→ TEXT PROVIDED:
________________________________________

A highly polarizing viral video by controversial Nigerian social media commentator Martins Vincent Otse, popularly known as “VeryDarkMan,” has triggered a massive national conversation regarding ethnic stereotyping, systemic poverty, and the elite-driven manipulation of northern Nigeria.
In his characteristic raw, unfiltered style, VeryDarkMan delivered a scathing critique of the northern political class. However, his remarks walked a razor-thin line between exposing structural corruption and generalizing an entire region, drawing both intense condemnation and fierce agreement across Nigeria’s digital landscape.
The Argument: Structural Poverty as a Weapon
At the core of the video, VeryDarkMan argues that the extreme poverty, banditry, and terrorism plaguing northern Nigeria are not accidental byproducts of poor governance, but rather a deliberate, engineered system designed by the ruling elite to maintain absolute power.
- The Cycle of Conditioning: He claims that the northern political class has systematically underfunded education and basic infrastructure for decades. By keeping the massive, largely Muslim, Hausa-speaking population in a state of survival-mode poverty, the elite ensure a permanent underclass that is highly dependent on small handouts during election cycles.
- The “Conditioned to Die” Narrative: Using intense local pidgin parlance (“live and kpai [die] in abject poverty”), he asserts that ordinary citizens have been socially conditioned to accept their harsh reality as divine will, preventing them from ever questioning the massive wealth amassed by their regional leaders.
- The Pipeline to Insurgency: VeryDarkMan ties this economic deprivation directly to the region’s security crisis. When millions of youth are denied basic opportunities, education, or a path to a dignified life, they become prime targets for recruitment by terrorist networks and bandit groups. In his view, the foot soldiers of these criminal networks are victims of a system built by their own leaders.
The Backlash: The Danger of Generalization
While many commentators validated his critique of the northern elite, the video instantly faced heavy pushback from northern groups, civil society organizations, and human rights advocates for its sweeping ethnic generalizations.

________________________________________

→ DATA EXTRACT:
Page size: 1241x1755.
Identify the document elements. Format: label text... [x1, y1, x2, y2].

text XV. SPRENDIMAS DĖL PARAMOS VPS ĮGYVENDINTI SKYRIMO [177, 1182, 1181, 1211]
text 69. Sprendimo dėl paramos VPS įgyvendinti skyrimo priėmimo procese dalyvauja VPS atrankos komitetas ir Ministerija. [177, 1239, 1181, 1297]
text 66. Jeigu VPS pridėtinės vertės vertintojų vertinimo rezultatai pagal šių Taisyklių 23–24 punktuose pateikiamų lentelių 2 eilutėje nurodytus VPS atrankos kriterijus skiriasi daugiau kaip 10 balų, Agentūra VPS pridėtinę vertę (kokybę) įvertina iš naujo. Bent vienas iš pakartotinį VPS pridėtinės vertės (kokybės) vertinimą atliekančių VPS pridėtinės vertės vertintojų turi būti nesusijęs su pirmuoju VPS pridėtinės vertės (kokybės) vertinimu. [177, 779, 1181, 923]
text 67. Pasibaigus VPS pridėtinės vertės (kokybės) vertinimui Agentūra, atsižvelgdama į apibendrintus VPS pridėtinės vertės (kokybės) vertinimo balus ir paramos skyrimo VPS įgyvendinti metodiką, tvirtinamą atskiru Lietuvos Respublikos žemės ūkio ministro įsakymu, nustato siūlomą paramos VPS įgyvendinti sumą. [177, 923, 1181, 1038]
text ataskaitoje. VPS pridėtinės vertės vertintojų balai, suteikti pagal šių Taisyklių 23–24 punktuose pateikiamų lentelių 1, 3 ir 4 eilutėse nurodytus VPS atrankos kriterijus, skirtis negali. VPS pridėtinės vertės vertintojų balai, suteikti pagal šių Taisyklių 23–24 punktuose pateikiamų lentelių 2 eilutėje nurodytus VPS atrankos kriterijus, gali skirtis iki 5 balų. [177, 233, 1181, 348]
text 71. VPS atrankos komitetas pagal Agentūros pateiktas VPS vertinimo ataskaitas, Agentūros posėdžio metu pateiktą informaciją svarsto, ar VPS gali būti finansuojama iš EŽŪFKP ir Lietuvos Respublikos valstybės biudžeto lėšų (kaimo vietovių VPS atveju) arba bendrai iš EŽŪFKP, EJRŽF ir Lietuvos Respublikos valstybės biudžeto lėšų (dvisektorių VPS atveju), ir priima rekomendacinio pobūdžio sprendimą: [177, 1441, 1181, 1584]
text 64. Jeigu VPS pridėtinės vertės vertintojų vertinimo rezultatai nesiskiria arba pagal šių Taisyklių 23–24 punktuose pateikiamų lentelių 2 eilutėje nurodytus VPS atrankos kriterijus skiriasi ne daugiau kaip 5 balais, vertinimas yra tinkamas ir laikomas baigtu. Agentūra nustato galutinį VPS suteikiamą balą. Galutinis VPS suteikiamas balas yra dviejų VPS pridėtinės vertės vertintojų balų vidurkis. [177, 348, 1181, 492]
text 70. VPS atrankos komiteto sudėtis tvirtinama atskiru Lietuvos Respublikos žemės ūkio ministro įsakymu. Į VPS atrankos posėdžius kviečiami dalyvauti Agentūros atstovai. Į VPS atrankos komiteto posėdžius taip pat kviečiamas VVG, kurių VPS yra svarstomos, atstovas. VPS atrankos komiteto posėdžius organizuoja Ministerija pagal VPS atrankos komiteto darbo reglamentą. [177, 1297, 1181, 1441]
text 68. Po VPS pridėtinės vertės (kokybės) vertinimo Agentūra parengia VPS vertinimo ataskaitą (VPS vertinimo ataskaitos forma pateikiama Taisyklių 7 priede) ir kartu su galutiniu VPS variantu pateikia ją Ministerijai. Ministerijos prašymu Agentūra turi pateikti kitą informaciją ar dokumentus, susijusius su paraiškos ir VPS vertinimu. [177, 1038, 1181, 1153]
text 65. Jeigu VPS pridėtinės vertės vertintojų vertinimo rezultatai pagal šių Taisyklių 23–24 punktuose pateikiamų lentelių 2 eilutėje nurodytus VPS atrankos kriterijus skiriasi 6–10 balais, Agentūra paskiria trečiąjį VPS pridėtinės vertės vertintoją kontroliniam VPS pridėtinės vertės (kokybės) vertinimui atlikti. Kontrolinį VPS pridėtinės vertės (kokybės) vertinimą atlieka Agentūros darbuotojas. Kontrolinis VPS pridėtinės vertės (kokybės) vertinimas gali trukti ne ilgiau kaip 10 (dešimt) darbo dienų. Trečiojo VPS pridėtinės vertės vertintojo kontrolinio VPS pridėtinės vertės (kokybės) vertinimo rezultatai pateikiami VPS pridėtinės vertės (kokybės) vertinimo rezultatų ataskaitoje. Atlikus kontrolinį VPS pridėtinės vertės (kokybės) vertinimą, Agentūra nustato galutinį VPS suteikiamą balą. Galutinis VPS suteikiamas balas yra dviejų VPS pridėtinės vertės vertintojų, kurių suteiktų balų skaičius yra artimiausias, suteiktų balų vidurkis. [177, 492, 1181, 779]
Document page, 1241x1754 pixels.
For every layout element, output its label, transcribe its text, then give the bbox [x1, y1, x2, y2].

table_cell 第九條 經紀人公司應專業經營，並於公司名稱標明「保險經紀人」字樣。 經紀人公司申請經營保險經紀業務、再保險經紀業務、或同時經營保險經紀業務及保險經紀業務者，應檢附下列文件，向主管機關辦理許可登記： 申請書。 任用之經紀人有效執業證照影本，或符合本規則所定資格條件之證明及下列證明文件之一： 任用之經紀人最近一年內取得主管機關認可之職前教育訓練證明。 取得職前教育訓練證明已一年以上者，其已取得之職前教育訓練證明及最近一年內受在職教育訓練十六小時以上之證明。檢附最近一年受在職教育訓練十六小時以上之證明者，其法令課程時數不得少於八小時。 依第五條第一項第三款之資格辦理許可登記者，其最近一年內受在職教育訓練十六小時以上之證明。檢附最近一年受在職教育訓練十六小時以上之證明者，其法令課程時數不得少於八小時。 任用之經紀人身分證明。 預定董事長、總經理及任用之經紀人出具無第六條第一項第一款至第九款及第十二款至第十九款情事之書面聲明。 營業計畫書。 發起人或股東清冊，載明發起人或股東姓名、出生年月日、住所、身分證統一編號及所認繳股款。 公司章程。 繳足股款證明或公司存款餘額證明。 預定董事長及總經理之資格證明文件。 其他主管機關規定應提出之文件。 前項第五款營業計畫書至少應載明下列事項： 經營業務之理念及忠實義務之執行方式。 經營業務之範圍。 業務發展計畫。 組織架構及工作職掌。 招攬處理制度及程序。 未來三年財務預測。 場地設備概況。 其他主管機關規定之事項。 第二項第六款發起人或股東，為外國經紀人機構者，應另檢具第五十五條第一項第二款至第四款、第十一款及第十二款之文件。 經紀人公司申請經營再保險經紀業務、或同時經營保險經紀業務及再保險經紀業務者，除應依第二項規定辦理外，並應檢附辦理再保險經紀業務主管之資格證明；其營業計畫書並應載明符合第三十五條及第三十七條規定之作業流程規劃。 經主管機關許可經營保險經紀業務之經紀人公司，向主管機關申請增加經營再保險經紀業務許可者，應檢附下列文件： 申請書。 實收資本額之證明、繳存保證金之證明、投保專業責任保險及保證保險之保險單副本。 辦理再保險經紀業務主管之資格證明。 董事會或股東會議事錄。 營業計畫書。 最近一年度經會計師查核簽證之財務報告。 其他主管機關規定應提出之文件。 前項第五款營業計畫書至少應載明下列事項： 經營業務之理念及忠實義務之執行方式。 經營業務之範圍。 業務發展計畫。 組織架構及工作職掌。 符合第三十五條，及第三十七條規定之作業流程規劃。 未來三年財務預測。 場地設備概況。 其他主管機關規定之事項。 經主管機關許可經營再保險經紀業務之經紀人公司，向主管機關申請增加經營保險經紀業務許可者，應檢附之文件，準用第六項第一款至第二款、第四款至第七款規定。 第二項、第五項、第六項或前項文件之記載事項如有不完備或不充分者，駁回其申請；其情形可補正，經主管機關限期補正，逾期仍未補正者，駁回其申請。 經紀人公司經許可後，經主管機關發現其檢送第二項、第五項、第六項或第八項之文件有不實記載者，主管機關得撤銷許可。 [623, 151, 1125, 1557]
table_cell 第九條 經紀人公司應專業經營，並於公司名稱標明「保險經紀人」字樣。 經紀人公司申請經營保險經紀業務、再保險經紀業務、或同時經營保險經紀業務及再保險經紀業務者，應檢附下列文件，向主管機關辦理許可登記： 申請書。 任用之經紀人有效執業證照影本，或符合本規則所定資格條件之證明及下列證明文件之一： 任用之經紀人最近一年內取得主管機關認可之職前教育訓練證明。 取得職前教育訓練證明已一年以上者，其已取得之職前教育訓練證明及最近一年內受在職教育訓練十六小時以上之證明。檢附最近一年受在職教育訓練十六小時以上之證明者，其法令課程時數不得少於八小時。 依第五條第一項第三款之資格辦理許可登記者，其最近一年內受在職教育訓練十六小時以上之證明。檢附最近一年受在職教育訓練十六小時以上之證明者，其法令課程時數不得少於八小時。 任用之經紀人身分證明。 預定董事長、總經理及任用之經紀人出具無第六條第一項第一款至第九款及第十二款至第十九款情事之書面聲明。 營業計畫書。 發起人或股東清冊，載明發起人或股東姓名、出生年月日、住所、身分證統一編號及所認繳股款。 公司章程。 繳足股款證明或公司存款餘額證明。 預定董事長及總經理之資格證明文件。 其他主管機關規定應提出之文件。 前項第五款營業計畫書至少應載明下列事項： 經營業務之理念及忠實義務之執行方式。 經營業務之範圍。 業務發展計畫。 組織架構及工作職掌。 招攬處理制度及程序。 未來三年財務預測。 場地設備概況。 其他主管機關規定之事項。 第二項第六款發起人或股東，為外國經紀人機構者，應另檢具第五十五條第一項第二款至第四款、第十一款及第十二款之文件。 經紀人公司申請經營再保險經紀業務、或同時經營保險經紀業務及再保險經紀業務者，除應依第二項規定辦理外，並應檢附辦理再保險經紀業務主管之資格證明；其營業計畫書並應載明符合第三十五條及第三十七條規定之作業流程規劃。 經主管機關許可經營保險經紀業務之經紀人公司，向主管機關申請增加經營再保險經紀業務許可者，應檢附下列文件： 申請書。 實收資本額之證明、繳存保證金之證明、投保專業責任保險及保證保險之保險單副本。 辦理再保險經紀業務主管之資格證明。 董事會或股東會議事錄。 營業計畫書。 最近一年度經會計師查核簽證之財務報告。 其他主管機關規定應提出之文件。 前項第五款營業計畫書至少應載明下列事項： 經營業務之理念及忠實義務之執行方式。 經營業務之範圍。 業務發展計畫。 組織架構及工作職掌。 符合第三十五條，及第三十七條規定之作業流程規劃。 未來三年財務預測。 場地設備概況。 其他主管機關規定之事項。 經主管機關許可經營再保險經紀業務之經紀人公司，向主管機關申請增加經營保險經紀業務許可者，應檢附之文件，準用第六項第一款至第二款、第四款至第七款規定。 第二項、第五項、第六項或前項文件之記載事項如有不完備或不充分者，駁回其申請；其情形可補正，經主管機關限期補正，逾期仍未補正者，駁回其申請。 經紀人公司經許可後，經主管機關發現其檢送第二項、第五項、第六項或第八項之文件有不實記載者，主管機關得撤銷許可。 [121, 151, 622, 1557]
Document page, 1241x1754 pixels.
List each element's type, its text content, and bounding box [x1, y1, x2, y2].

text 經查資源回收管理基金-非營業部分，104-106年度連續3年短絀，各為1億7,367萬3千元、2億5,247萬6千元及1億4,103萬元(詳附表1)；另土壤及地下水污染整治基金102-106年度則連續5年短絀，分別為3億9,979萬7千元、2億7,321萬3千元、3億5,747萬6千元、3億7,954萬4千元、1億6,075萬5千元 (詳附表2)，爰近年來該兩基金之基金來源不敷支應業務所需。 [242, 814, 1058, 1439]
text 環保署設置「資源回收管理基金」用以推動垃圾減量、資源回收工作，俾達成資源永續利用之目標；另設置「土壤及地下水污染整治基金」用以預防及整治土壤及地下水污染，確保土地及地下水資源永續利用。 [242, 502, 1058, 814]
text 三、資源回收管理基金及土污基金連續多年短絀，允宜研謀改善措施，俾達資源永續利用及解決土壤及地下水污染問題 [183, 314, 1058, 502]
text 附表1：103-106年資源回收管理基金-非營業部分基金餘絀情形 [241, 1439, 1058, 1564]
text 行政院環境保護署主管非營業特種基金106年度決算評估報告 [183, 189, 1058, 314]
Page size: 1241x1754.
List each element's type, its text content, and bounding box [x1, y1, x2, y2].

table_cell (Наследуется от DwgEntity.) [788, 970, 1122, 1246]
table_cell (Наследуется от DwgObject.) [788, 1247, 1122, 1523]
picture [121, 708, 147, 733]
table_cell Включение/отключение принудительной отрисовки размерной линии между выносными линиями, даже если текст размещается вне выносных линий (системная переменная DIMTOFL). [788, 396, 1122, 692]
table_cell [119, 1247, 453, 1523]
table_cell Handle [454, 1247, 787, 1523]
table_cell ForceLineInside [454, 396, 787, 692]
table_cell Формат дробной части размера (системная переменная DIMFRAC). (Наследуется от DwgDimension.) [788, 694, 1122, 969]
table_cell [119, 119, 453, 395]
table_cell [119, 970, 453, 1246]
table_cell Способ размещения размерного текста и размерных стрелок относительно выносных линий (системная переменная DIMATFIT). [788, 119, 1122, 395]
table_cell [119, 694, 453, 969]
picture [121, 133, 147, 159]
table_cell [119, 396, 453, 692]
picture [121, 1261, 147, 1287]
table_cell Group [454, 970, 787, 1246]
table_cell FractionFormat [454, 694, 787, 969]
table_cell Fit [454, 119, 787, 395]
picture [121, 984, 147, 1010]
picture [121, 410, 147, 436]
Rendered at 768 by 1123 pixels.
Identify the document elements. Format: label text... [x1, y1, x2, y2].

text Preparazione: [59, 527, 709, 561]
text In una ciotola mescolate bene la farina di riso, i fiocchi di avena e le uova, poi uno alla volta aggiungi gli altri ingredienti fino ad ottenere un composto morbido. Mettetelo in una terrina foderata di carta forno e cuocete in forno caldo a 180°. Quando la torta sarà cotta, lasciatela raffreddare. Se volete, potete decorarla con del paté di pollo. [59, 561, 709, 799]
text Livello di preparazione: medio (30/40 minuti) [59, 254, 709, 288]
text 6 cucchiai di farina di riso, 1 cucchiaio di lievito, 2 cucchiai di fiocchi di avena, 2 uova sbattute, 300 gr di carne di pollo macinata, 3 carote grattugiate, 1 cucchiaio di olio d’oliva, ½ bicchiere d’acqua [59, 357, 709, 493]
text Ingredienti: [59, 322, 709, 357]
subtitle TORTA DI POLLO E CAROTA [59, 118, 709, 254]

________________________________________

→ TASK:
Continue the article above about VeryDarkMan's viral video on poverty in northern Nigeria from where it stops.

→ EXERCISE RESPONSE:
| The Structural Truth | The Dangerous Generalization |
| Systemic Neglect: According to World Bank and NBS data, northern Nigeria suffers from disproportionately high poverty and out-of-school rates compared to the south, largely due to decades of state-level governance failures. | Conflating Victims with Criminals: Critics point out that labeling “the Hausa-speaking tribes” as the terrorists and bandits is deeply inaccurate. The primary victims of northern banditry, kidnapping, and Boko Haram/ISWAP terrorism are the northern, Muslim, Hausa-speaking farmers themselves. |
| Elite Subversion: Political analysts have long documented how elite groups across Nigeria use ethnic and religious sentiment to divide the working class and shield themselves from accountability. | Ignorance of Diversity: The “North” is not a monolith. The region comprises hundreds of distinct ethnic groups and diverse socio-political leanings that actively fight against corruption and insecurity daily. |
The Broader Picture: A National Weapon
Sociologists and political analysts tracking the controversy note that the phenomenon VeryDarkMan describes is not unique to the North, though it is magnified there due to scale. Across Nigeria, the weaponization of poverty—often called the “stomach infrastructure” model of politics—is a standard tool used by the political elite across the South-West, South-East, and South-South regions alike.
By keeping the population economically vulnerable, leaders across the country effectively neutralize civic resistance. While VeryDarkMan’s rhetoric sparked outrage for its aggressive framing of the Hausa population, the underlying debate underscores a painful national reality: until structural poverty and systemic educational neglect are addressed, the pipelines feeding insecurity in Nigeria will remain active.